On the Ball: Joe Torre Number Retirement Well-Deserved
When I saw the news Thursday that the Yankees were going to retire Joe Torre’s number, my first reaction was surprisingly of genuine happiness—this from someone who was never a fan of the Yankees during his time there.
Would the Yankees remember him for the four titles in his first five seasons or letting his contract run out after failing to win the pennant in any of his final four seasons? Apparently it’s the former as well it should be.
His hiring, nearly 20 years ago, was a bit of a surprise given the standards in the Bronx versus what little success Torre had enjoyed before coming aboard.
Before joining the Yankees in 1996, Torre had piloted the Braves, Cardinals, and Mets for a grand total of 15 seasons and had just one division title to show for it—far below George Steinbrenner’s expectations.
Of course in baseball, more than any other sport, the manager’s worth is the most difficult to judge, simply because it’s less of a team sport than basketball, hockey, or football. You can’t double-team a pitcher, you can’t hide a bad defender in the outfield, and you can’t call a timeout to regroup your team.
Consequently, managers can be recycled until it’s finally obvious that they’re equipped for the job (Torre) or not equipped (Bobby Valentine). Naturally these aren’t hard and fast rules—even the Red Sox can foul this up.

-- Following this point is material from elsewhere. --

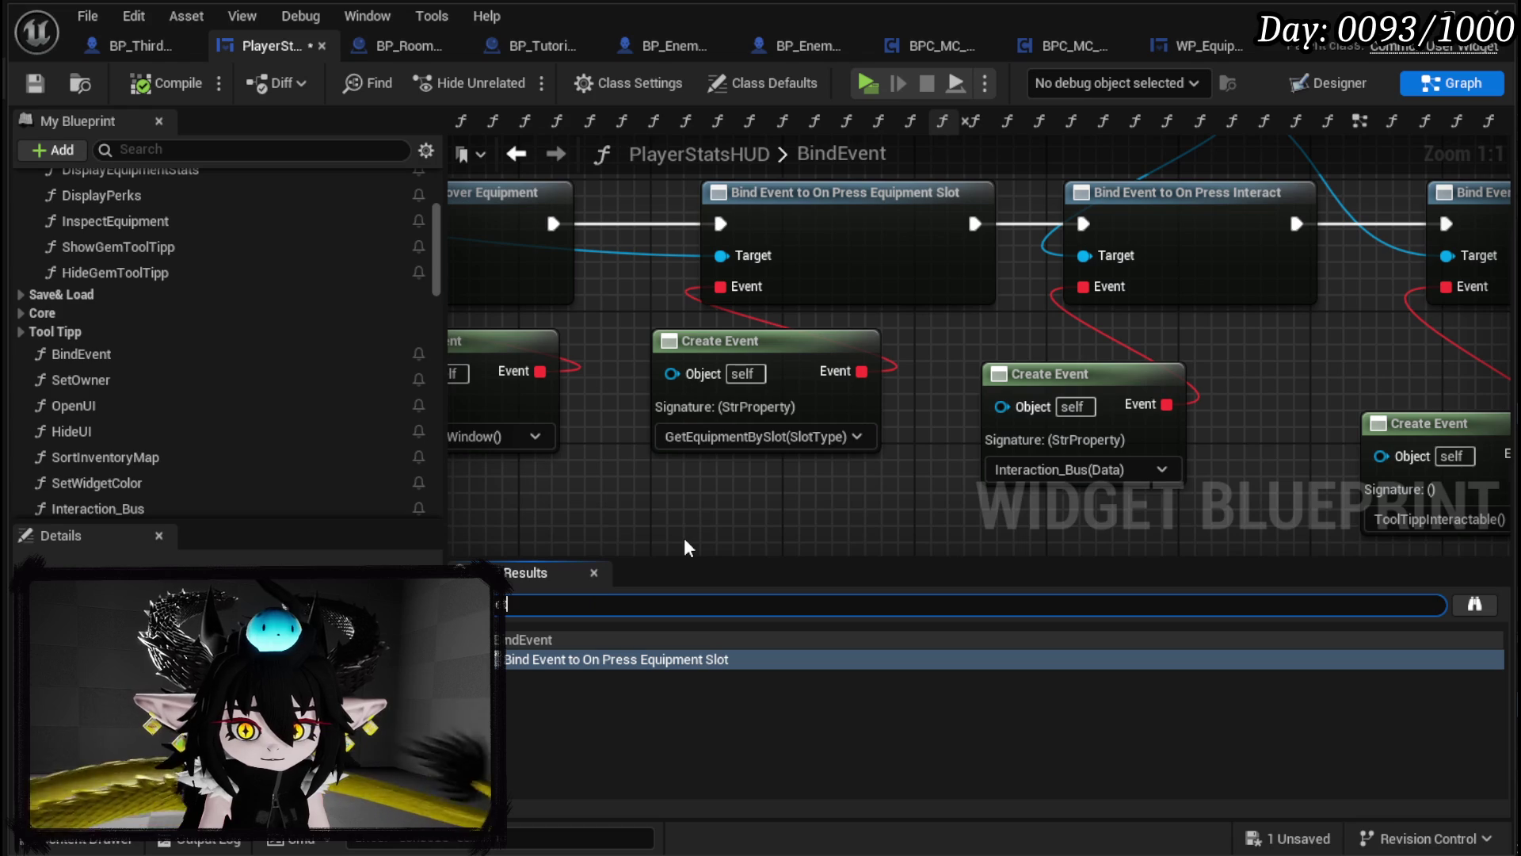
text(men)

Anyway, the Yankees thought Torre would be a good fit despite his uneven record, and they were right. Besides the aforementioned four titles in five seasons, he led the Yanks to 10 division titles and two wild cards in his 12 years in the Bronx.

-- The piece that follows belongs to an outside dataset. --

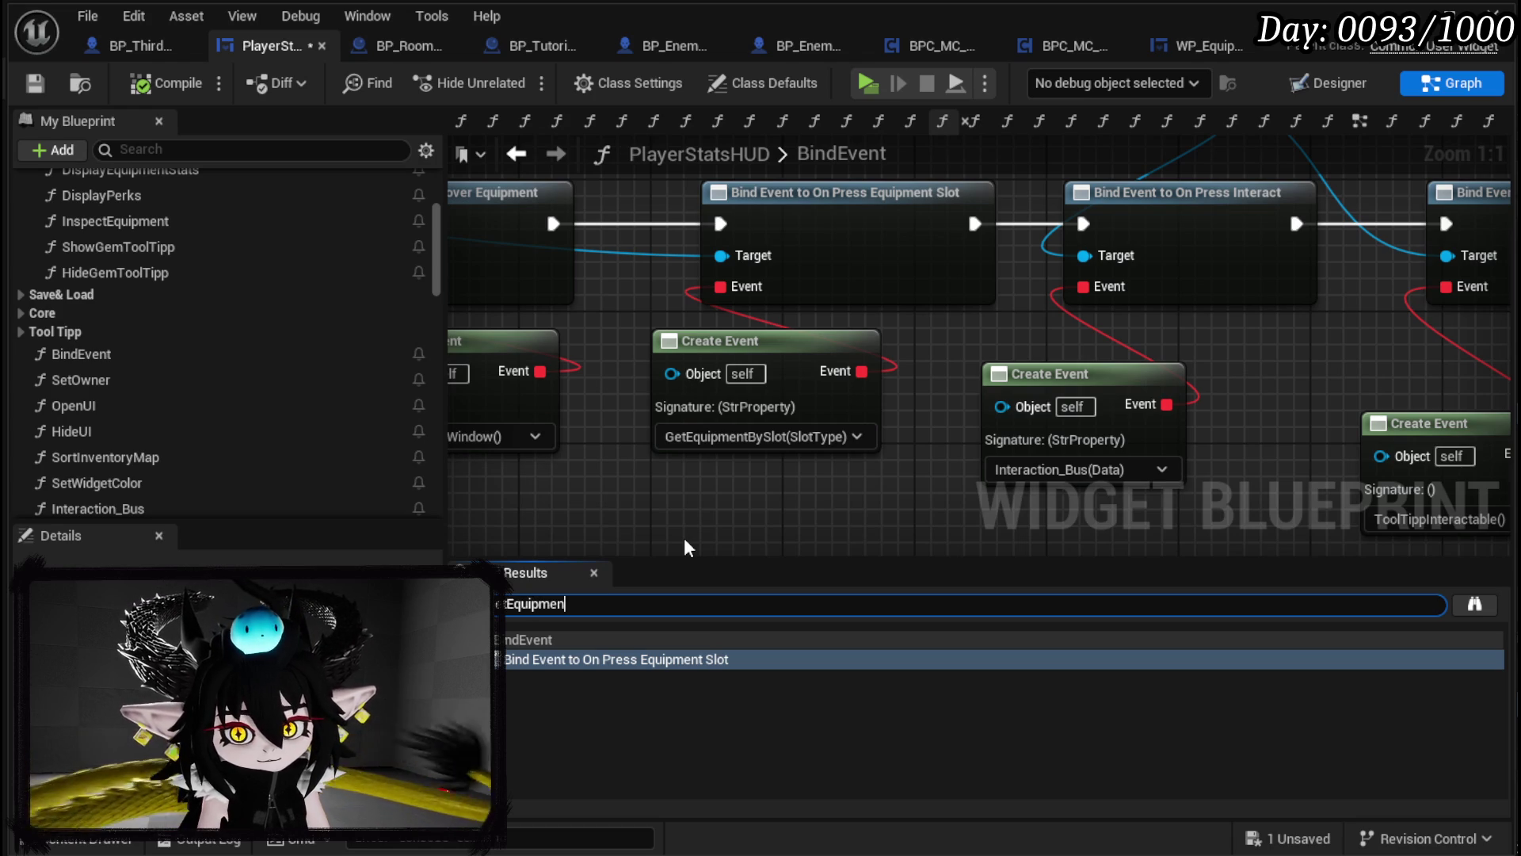
text(tBySlot)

He was the perfect fit—and he was done in by his own success.
As much as I disliked the Yankees during his run there (nothing personal, but being a fan of the dismal Royals we quickly grew tired of the annual view from the basement and the courtesy yearly sweep) it was really a backhanded compliment—they were just too good.
Of course, I wasn’t sold on Torre from the outset.
After all, the Yankees were getting good at a time when payroll disparities were zooming out of control and they were the No. 1 culprit.
The team signed successful veterans like Wade Boggs, Jimmy Key, Dwight Gooden, Kenny Rogers, and John Wetteland to go along with their core four of Derek Jeter, Jorge Posada, Andy Pettitte, and Mariano Rivera.
Who wasn’t going to win a World Series with that group?
But after winning titles in 1998, ’99, and 2000, to go along with his one in ’96, there was no disputing it anymore—Torre knew how to manage, and his management style was perfect for the Yankees plan of building around the core four.
Then they went away from the plan.
After giving the rest of us a break and actually losing the 2001 World Series, the team went out and signed Jason Giambi to replace the popular Tino Martinez at first. This was not the usual complimentary player coming in. This was a star player who I thought disrupted the tight clubhouse the team had assembled.
Soon the Yankees would bring in players in the Giambi mold like Gary Sheffield, Kevin Brown, Ruben Sierra, and others and the postseason results continued to lag.
Torre’s final four seasons saw three division titles and no pennants—a far cry from his earlier success—and he was summarily disposed of. As great as his successor Joe Girardi has been, he still only has one World Series title in six seasons—three more and maybe he too will be dismissed.